> _Problem to work on_
Would you transcribe each entry precisely as it stands, setting aside any images?

Transcribed page contents
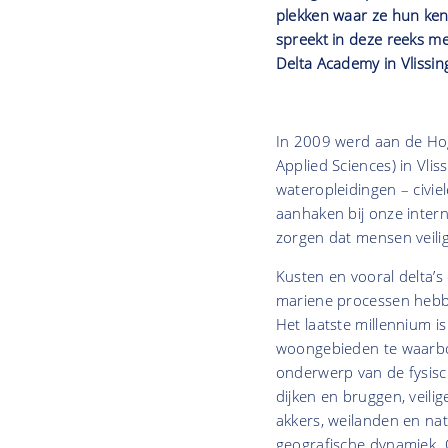
plekken waar ze hun ke
spreekt in deze reeks me
Delta Academy in Vlissi
In 2009 werd aan de Ho
Applied Sciences) in Vli
wateropleidingen – civi
aanhaken bij onze intern
zorgen dat mensen veilig
Kusten en vooral delta’s 
mariene processen hebbe
Het laatste millennium i
woongebieden te waarbor
onderwerp van de fysis
dijken en bruggen, veili
akkers, weilanden en nat
geografische dynamiek. 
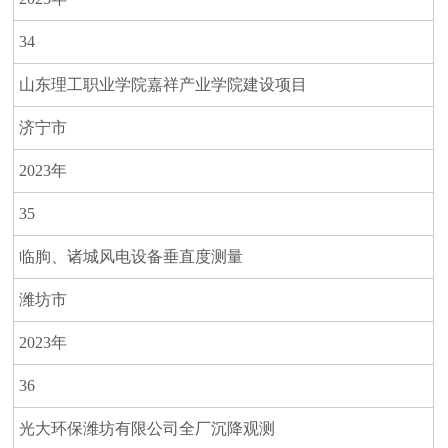
34
山东理工职业学院嘉祥产业学院建设项目
济宁市
2023年
35
临朐、诸城风电设备垂直度测量
潍坊市
2023年
36
光大环保潍坊有限公司全厂沉降观测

> _Result of this task_
plekken waar ze hun ke
spreekt in deze reeks me
Delta Academy in Vlissi
In 2009 werd aan de Ho
Applied Sciences) in Vli
wateropleidingen – civi
aanhaken bij onze intern
zorgen dat mensen veilig
Kusten en vooral delta’s 
mariene processen hebbe
Het laatste millennium i
woongebieden te waarbor
onderwerp van de fysis
dijken en bruggen, veili
akkers, weilanden en nat
geografische dynamiek. 
34
山东理工职业学院嘉祥产业学院建设项目
济宁市
2023年
35
临朐、诸城风电设备垂直度测量
潍坊市
2023年
36
光大环保潍坊有限公司全厂沉降观测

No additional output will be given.